AFRICA/SOMALIA - Il Vescovo Bertin: "Vita nascosta dei fedeli e opera umanitaria della Caritas"

giovedì, 29 aprile 2021 politica   fede   cristianesimo   islam   diritti umani   libertà religiosa   minoranze religiose  

Mogadiscio (Agenzia Fides) - Da trent'anni la Somalia è un Paese diviso, senza istituzioni stabili, percorso da fermenti fondamentalisti. In questo contesto complesso, continua a vivere una piccolissima comunità cristiana che, tra mille difficoltà, porta avanti la propria fede. A guidarla vi è monsignor Giorgio Bertin, una vita dedicata alla Somalia prima come missionario francescano, poi come Vescovo di Gibuti e Amministratore apostolico di Mogadiscio.
Il Vescovo conosce bene sia la condizione in cui vivono i cristiani sia la situazione politica ed economica del Paese del Corno d'Africa. La comunità cattolica somala è piccolissima: un tutto il Paese ci sono poche decine di cristiani che in modo nascosto, professano il cristianesimo. Vi sono, poi, molti fedeli tra i membri delle organizzazioni internazionali e i contingenti militari presenti sul territorio. Penso al contingente italiano, a quelli burundese, keniano. In Somaliland, Stato dichiaratosi indipendente, ma non riconosciuto dalla comunità internazionale, c’è una presenza più stabile. C’è un sacerdote con un buon gruppo di fedeli. Sono però costretti a professare la loro fede in casa o in luoghi chiusi.

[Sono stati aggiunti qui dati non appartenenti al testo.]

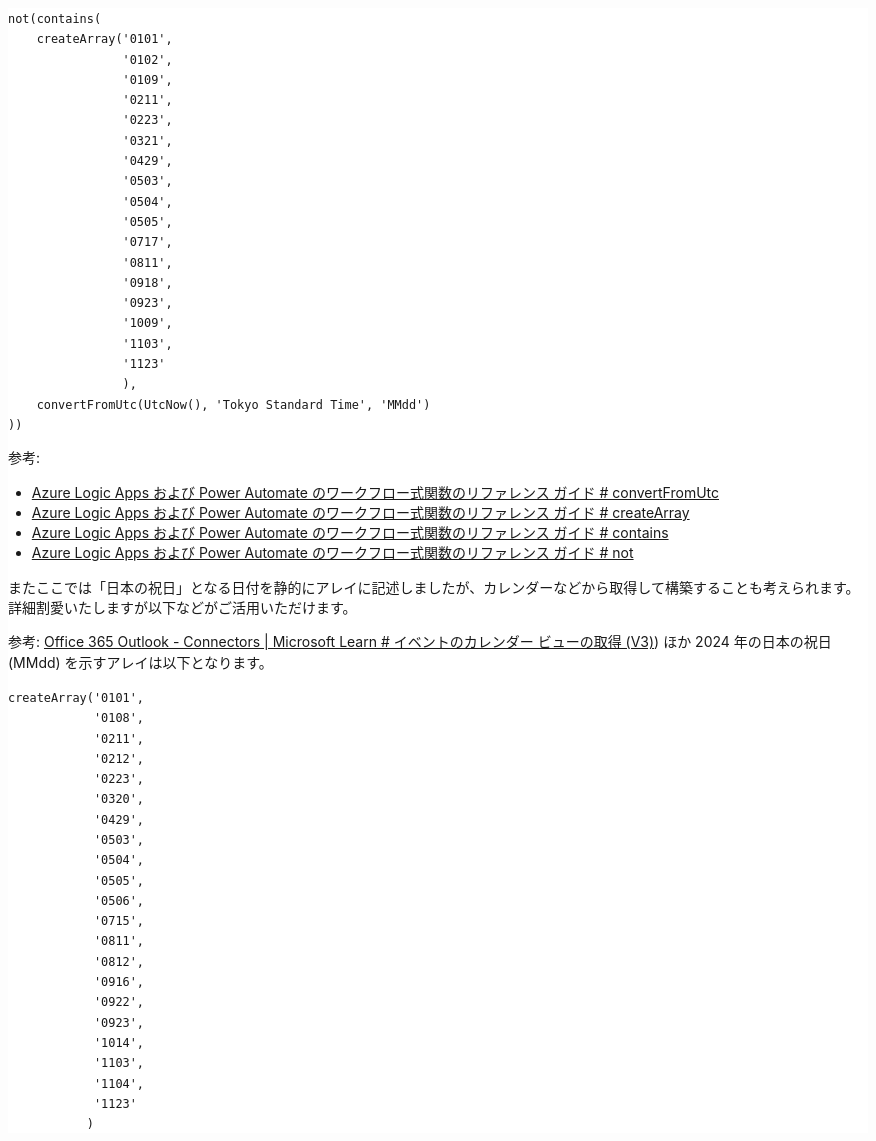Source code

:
 ```
not(contains( 
    createArray('0101',
                '0102',
                '0109',
                '0211',
                '0223',
                '0321',
                '0429',
                '0503',
                '0504',
                '0505',
                '0717',
                '0811',
                '0918',
                '0923',
                '1009',
                '1103',
                '1123'
                ), 
    convertFromUtc(UtcNow(), 'Tokyo Standard Time', 'MMdd')
))
```

参考: 
- [Azure Logic Apps および Power Automate のワークフロー式関数のリファレンス ガイド # convertFromUtc](https://learn.microsoft.com/ja-jp/azure/logic-apps/workflow-definition-language-functions-reference#convertFromUtc)
- [Azure Logic Apps および Power Automate のワークフロー式関数のリファレンス ガイド # createArray](https://learn.microsoft.com/ja-jp/azure/logic-apps/workflow-definition-language-functions-reference#createArray)
- [Azure Logic Apps および Power Automate のワークフロー式関数のリファレンス ガイド # contains](https://learn.microsoft.com/ja-jp/azure/logic-apps/workflow-definition-language-functions-reference#contains)
- [Azure Logic Apps および Power Automate のワークフロー式関数のリファレンス ガイド # not](https://learn.microsoft.com/ja-jp/azure/logic-apps/workflow-definition-language-functions-reference#not)

またここでは「日本の祝日」となる日付を静的にアレイに記述しましたが、カレンダーなどから取得して構築することも考えられます。詳細割愛いたしますが以下などがご活用いただけます。

参考: [Office 365 Outlook - Connectors | Microsoft Learn # イベントのカレンダー ビューの取得 (V3)](https://learn.microsoft.com/ja-jp/connectors/office365/#%E3%82%A4%E3%83%99%E3%83%B3%E3%83%88%E3%81%AE%E3%82%AB%E3%83%AC%E3%83%B3%E3%83%80%E3%83%BC-%E3%83%93%E3%83%A5%E3%83%BC%E3%81%AE%E5%8F%96%E5%BE%97-(v3)))
ほか 2024 年の日本の祝日 (MMdd) を示すアレイは以下となります。

```
createArray('0101',
            '0108',
            '0211',
            '0212',
            '0223',
            '0320',
            '0429',
            '0503',
            '0504',
            '0505',
            '0506',
            '0715',
            '0811',
            '0812',
            '0916',
            '0922',
            '0923',
            '1014',
            '1103',
            '1104',
            '1123'
           )

```
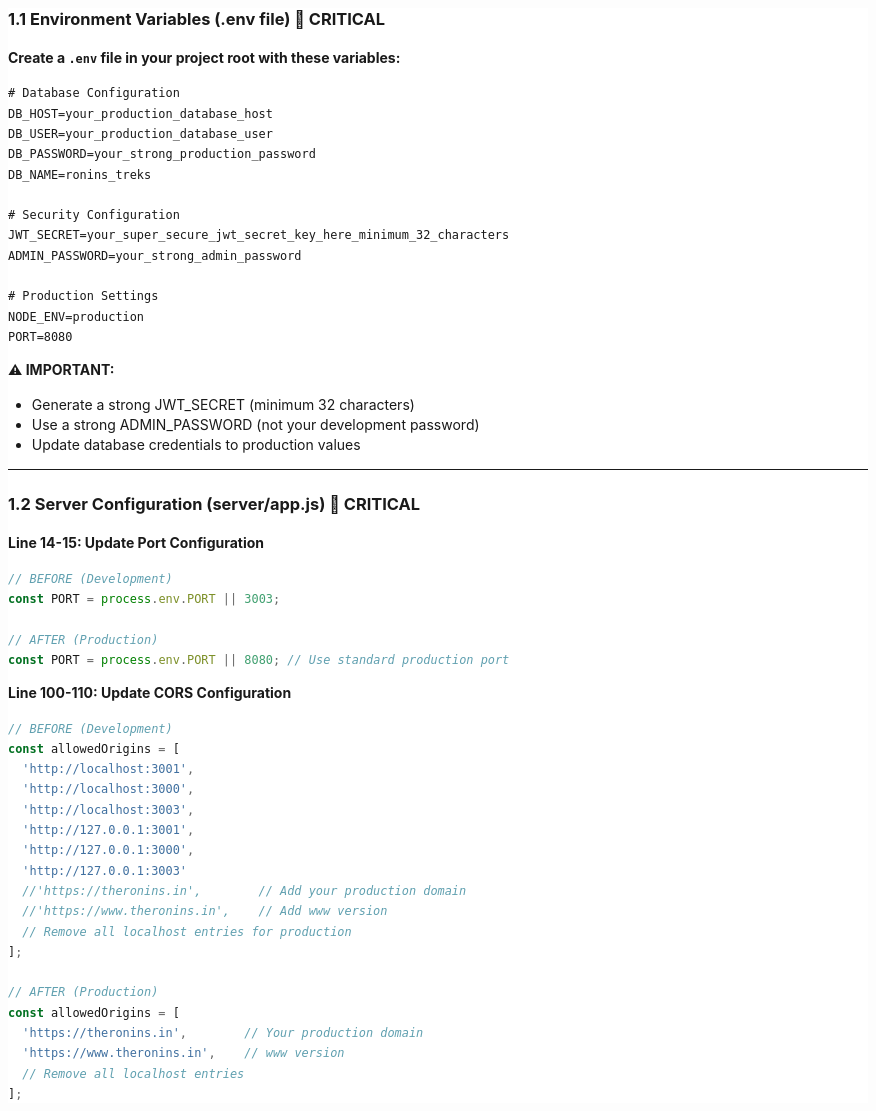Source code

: ### **1.1 Environment Variables (.env file)** 🔴 CRITICAL

**Create a `.env` file in your project root with these variables:**

```env
# Database Configuration
DB_HOST=your_production_database_host
DB_USER=your_production_database_user
DB_PASSWORD=your_strong_production_password
DB_NAME=ronins_treks

# Security Configuration
JWT_SECRET=your_super_secure_jwt_secret_key_here_minimum_32_characters
ADMIN_PASSWORD=your_strong_admin_password

# Production Settings
NODE_ENV=production
PORT=8080
```

**⚠️ IMPORTANT:**
- Generate a strong JWT_SECRET (minimum 32 characters)
- Use a strong ADMIN_PASSWORD (not your development password)
- Update database credentials to production values

---

### **1.2 Server Configuration (server/app.js)** 🔴 CRITICAL

**Line 14-15: Update Port Configuration**
```javascript
// BEFORE (Development)
const PORT = process.env.PORT || 3003;

// AFTER (Production)
const PORT = process.env.PORT || 8080; // Use standard production port
```

**Line 100-110: Update CORS Configuration**
```javascript
// BEFORE (Development)
const allowedOrigins = [
  'http://localhost:3001',
  'http://localhost:3000',
  'http://localhost:3003',
  'http://127.0.0.1:3001',
  'http://127.0.0.1:3000',
  'http://127.0.0.1:3003'
  //'https://theronins.in',        // Add your production domain
  //'https://www.theronins.in',    // Add www version
  // Remove all localhost entries for production
];

// AFTER (Production)
const allowedOrigins = [
  'https://theronins.in',        // Your production domain
  'https://www.theronins.in',    // www version
  // Remove all localhost entries
];
```
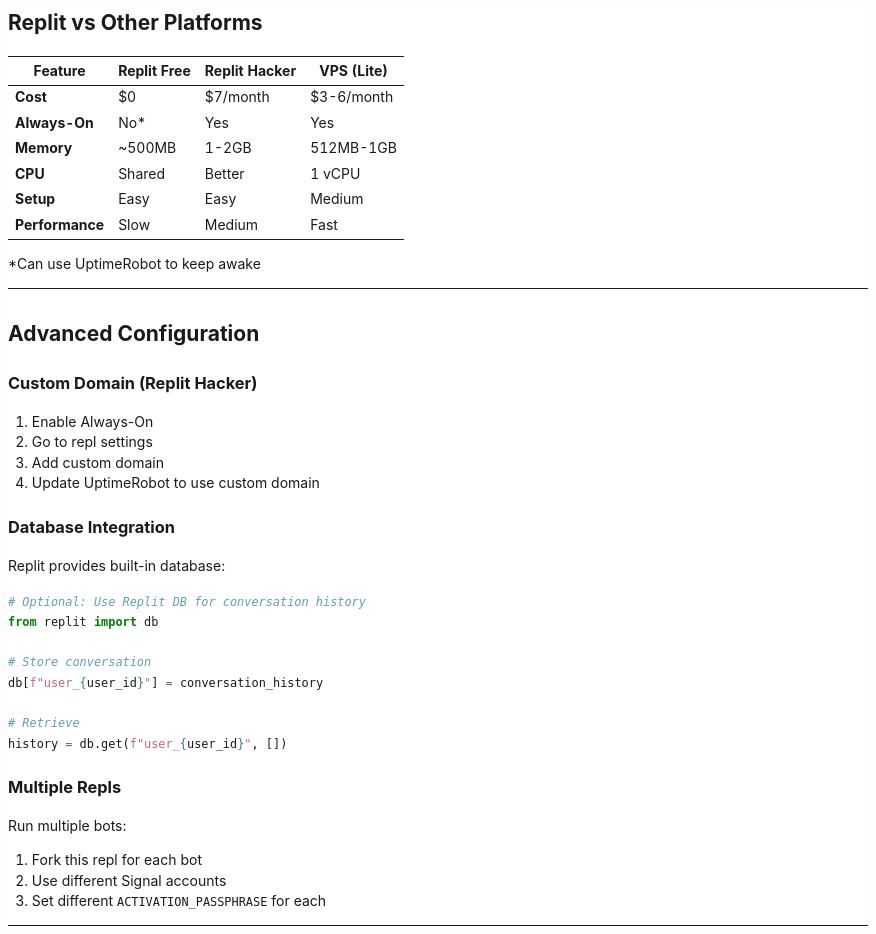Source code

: 
## Replit vs Other Platforms

| Feature | Replit Free | Replit Hacker | VPS (Lite) |
|---------|-------------|---------------|------------|
| **Cost** | $0 | $7/month | $3-6/month |
| **Always-On** | No* | Yes | Yes |
| **Memory** | ~500MB | 1-2GB | 512MB-1GB |
| **CPU** | Shared | Better | 1 vCPU |
| **Setup** | Easy | Easy | Medium |
| **Performance** | Slow | Medium | Fast |

*Can use UptimeRobot to keep awake

---

## Advanced Configuration

### Custom Domain (Replit Hacker)

1. Enable Always-On
2. Go to repl settings
3. Add custom domain
4. Update UptimeRobot to use custom domain

### Database Integration

Replit provides built-in database:

```python
# Optional: Use Replit DB for conversation history
from replit import db

# Store conversation
db[f"user_{user_id}"] = conversation_history

# Retrieve
history = db.get(f"user_{user_id}", [])
```

### Multiple Repls

Run multiple bots:
1. Fork this repl for each bot
2. Use different Signal accounts
3. Set different `ACTIVATION_PASSPHRASE` for each

---
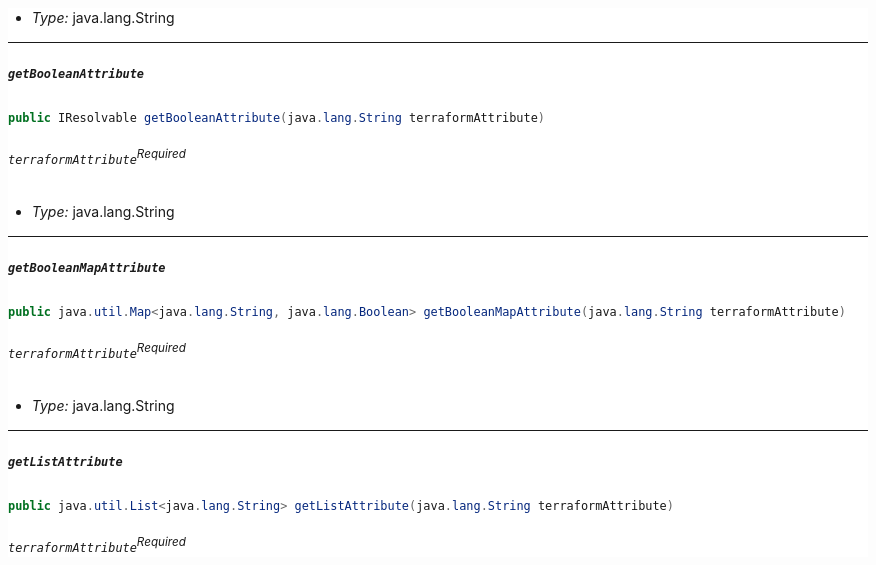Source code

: - *Type:* java.lang.String

---

##### `getBooleanAttribute` <a name="getBooleanAttribute" id="@cdktf/provider-mongodbatlas.dataMongodbatlasFlexSnapshots.DataMongodbatlasFlexSnapshotsResultsOutputReference.getBooleanAttribute"></a>

```java
public IResolvable getBooleanAttribute(java.lang.String terraformAttribute)
```

###### `terraformAttribute`<sup>Required</sup> <a name="terraformAttribute" id="@cdktf/provider-mongodbatlas.dataMongodbatlasFlexSnapshots.DataMongodbatlasFlexSnapshotsResultsOutputReference.getBooleanAttribute.parameter.terraformAttribute"></a>

- *Type:* java.lang.String

---

##### `getBooleanMapAttribute` <a name="getBooleanMapAttribute" id="@cdktf/provider-mongodbatlas.dataMongodbatlasFlexSnapshots.DataMongodbatlasFlexSnapshotsResultsOutputReference.getBooleanMapAttribute"></a>

```java
public java.util.Map<java.lang.String, java.lang.Boolean> getBooleanMapAttribute(java.lang.String terraformAttribute)
```

###### `terraformAttribute`<sup>Required</sup> <a name="terraformAttribute" id="@cdktf/provider-mongodbatlas.dataMongodbatlasFlexSnapshots.DataMongodbatlasFlexSnapshotsResultsOutputReference.getBooleanMapAttribute.parameter.terraformAttribute"></a>

- *Type:* java.lang.String

---

##### `getListAttribute` <a name="getListAttribute" id="@cdktf/provider-mongodbatlas.dataMongodbatlasFlexSnapshots.DataMongodbatlasFlexSnapshotsResultsOutputReference.getListAttribute"></a>

```java
public java.util.List<java.lang.String> getListAttribute(java.lang.String terraformAttribute)
```

###### `terraformAttribute`<sup>Required</sup> <a name="terraformAttribute" id="@cdktf/provider-mongodbatlas.dataMongodbatlasFlexSnapshots.DataMongodbatlasFlexSnapshotsResultsOutputReference.getListAttribute.parameter.terraformAttribute"></a>
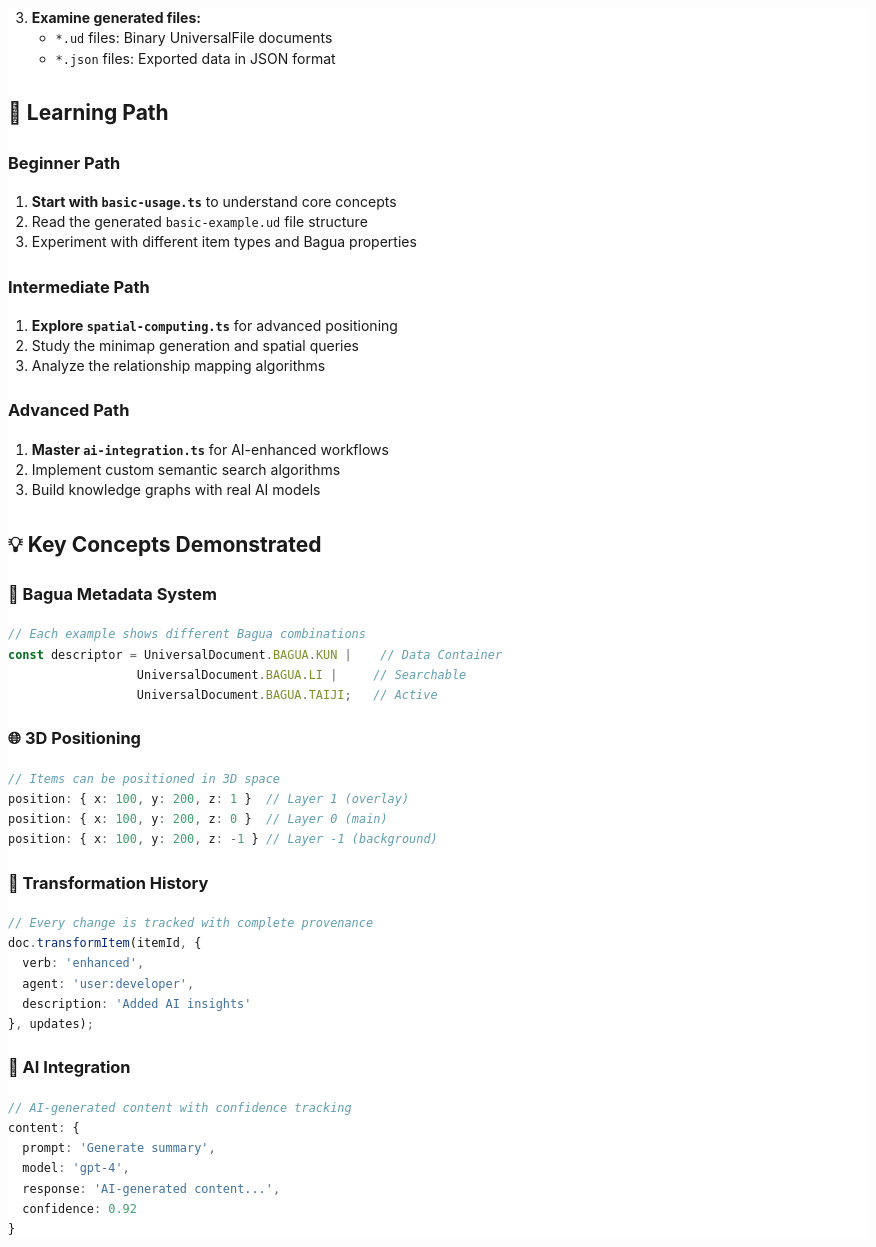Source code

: 3. **Examine generated files:**
   - `*.ud` files: Binary UniversalFile documents
   - `*.json` files: Exported data in JSON format

## 🎯 Learning Path

### Beginner Path
1. **Start with `basic-usage.ts`** to understand core concepts
2. Read the generated `basic-example.ud` file structure
3. Experiment with different item types and Bagua properties

### Intermediate Path
1. **Explore `spatial-computing.ts`** for advanced positioning
2. Study the minimap generation and spatial queries
3. Analyze the relationship mapping algorithms

### Advanced Path
1. **Master `ai-integration.ts`** for AI-enhanced workflows
2. Implement custom semantic search algorithms
3. Build knowledge graphs with real AI models

## 💡 Key Concepts Demonstrated

### 🧭 Bagua Metadata System
```typescript
// Each example shows different Bagua combinations
const descriptor = UniversalDocument.BAGUA.KUN |    // Data Container
                  UniversalDocument.BAGUA.LI |     // Searchable
                  UniversalDocument.BAGUA.TAIJI;   // Active
```

### 🌐 3D Positioning
```typescript
// Items can be positioned in 3D space
position: { x: 100, y: 200, z: 1 }  // Layer 1 (overlay)
position: { x: 100, y: 200, z: 0 }  // Layer 0 (main)
position: { x: 100, y: 200, z: -1 } // Layer -1 (background)
```

### 📜 Transformation History
```typescript
// Every change is tracked with complete provenance
doc.transformItem(itemId, {
  verb: 'enhanced',
  agent: 'user:developer',
  description: 'Added AI insights'
}, updates);
```

### 🤖 AI Integration
```typescript
// AI-generated content with confidence tracking
content: {
  prompt: 'Generate summary',
  model: 'gpt-4',
  response: 'AI-generated content...',
  confidence: 0.92
}
```
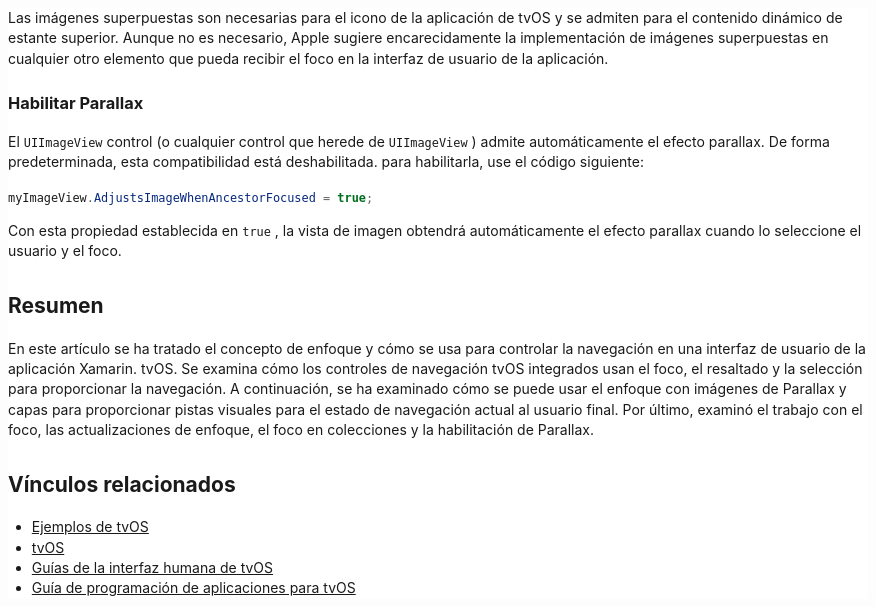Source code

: Las imágenes superpuestas son necesarias para el icono de la aplicación de tvOS y se admiten para el contenido dinámico de estante superior. Aunque no es necesario, Apple sugiere encarecidamente la implementación de imágenes superpuestas en cualquier otro elemento que pueda recibir el foco en la interfaz de usuario de la aplicación.

### <a name="enabling-parallax"></a>Habilitar Parallax

El `UIImageView` control (o cualquier control que herede de `UIImageView` ) admite automáticamente el efecto parallax. De forma predeterminada, esta compatibilidad está deshabilitada. para habilitarla, use el código siguiente:

```csharp
myImageView.AdjustsImageWhenAncestorFocused = true;
```

Con esta propiedad establecida en `true` , la vista de imagen obtendrá automáticamente el efecto parallax cuando lo seleccione el usuario y el foco.

<a name="Summary"></a>

## <a name="summary"></a>Resumen

En este artículo se ha tratado el concepto de enfoque y cómo se usa para controlar la navegación en una interfaz de usuario de la aplicación Xamarin. tvOS. Se examina cómo los controles de navegación tvOS integrados usan el foco, el resaltado y la selección para proporcionar la navegación. A continuación, se ha examinado cómo se puede usar el enfoque con imágenes de Parallax y capas para proporcionar pistas visuales para el estado de navegación actual al usuario final. Por último, examinó el trabajo con el foco, las actualizaciones de enfoque, el foco en colecciones y la habilitación de Parallax.

## <a name="related-links"></a>Vínculos relacionados

- [Ejemplos de tvOS](https://docs.microsoft.com/samples/browse/?products=xamarin&term=Xamarin.iOS+tvOS)
- [tvOS](https://developer.apple.com/tvos/)
- [Guías de la interfaz humana de tvOS](https://developer.apple.com/tvos/human-interface-guidelines/)
- [Guía de programación de aplicaciones para tvOS](https://developer.apple.com/library/prerelease/tvos/documentation/General/Conceptual/AppleTV_PG/)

I somali hanno sempre professato un Islam tollerante. Sono sempre stati aperti al dialogo e non hanno mai avuto relazioni tese con i cristiani. “I somali non sono mai stati anticristiani - continua monsignor Bertin -. Anzi, in passato ci vedevano in modo benevolo. Dalla caduta di Siad Barre, forse anche un po’ prima, con l’avvento di un islamismo che cerca di ricostruire la società ripartendo dalla legge islamica, i cristiani sono stati gradualmente emarginati. Attualmente i politici, pur non essendo ostili alla Chiesa, tendono a non garantire spazi ai cristiani perché temono di essere accusati di favorire 'i crociati'. Sono formule retoriche che, purtroppo, però, fanno presa”.
I cattolici sono presenti sul territorio attraverso Caritas Somalia che lavora su un piano sociale fornendo assistenza alla popolazione in difficoltà, soprattutto alle fasce più deboli come i bambini e le donne. In occasione del ciclone Gati, che ha sconvolto il Paese nel 2020, ha lavorato nel Puntland, la regione nordoccidentale del Paese, prestando assistenza a 3.500 persone. E' stato un intervento non facile perché effettuato in una zona in cui è forte la presenza dei jihadisti. In Somaliland, Caritas Somalia, che qui prende il nome di Caritas Naxariis (Misericordia), lavora a un progetto educativo a favore di 35 bambine e bambini sfollati. Con l'arrivo della pandemia di covid-19, la Caritas Somalia ha infine iniziato a lavorare a Mogadiscio, Garowe e Bosaso con programmi educativi per prevenire la diffusione del virus.
Operare in Somalia non è semplice. La situazione politica è assai complessa. “Per semplificare - osserva il Prelato - abbiamo di fronte a noi un potere centrale, che cerca di rinascere e di affermarsi, che si confronta con alcuni Stati federali che, a loro volta, cercano di far sentire la loro voce. Questo scontro ha, di fatto, immobilizzato il Paese. La situazione politica somala è influenzata dagli interessi di Paesi terzi sia gli attori regionali sia quelli internazionali. Il costo di questa situazione è l’instabilità che viene pagata dalla popolazione civile”.
Nella complessità politica si deve far fronte a un fondamentalismo islamico molto forte: “Al-Shabaab - conclude monsignor Bertin - è presente nell’entroterra della Somalia centromeridionale, ma ha anche proprie cellule nelle principali città somale. Oltre ad al-Shabaab, sono presenti, soprattutto nel Puntland, gruppi che si ispirano allo Stato islamico. Entrambi, oltre a imporre una visione integrale dell’Islam, seminano odio e terrore nel territorio. A trent’anni dalla caduta del regime di Siad Barre, il contesto è molto difficile. Ci sono istituzioni deboli, a volte assenti e spesso litigiose. Al Paese servirebbe un programma per costruire uno Stato in grado di fornire ai suoi cittadini sicurezza e servizi di base. Per assurdo nelle zone controllate da al-Shabaab, la milizia legata ad al-Qaeda, questa sicurezza e questi servizi ci sono. In un regime di terrore che limita qualsiasi forma di libertà”.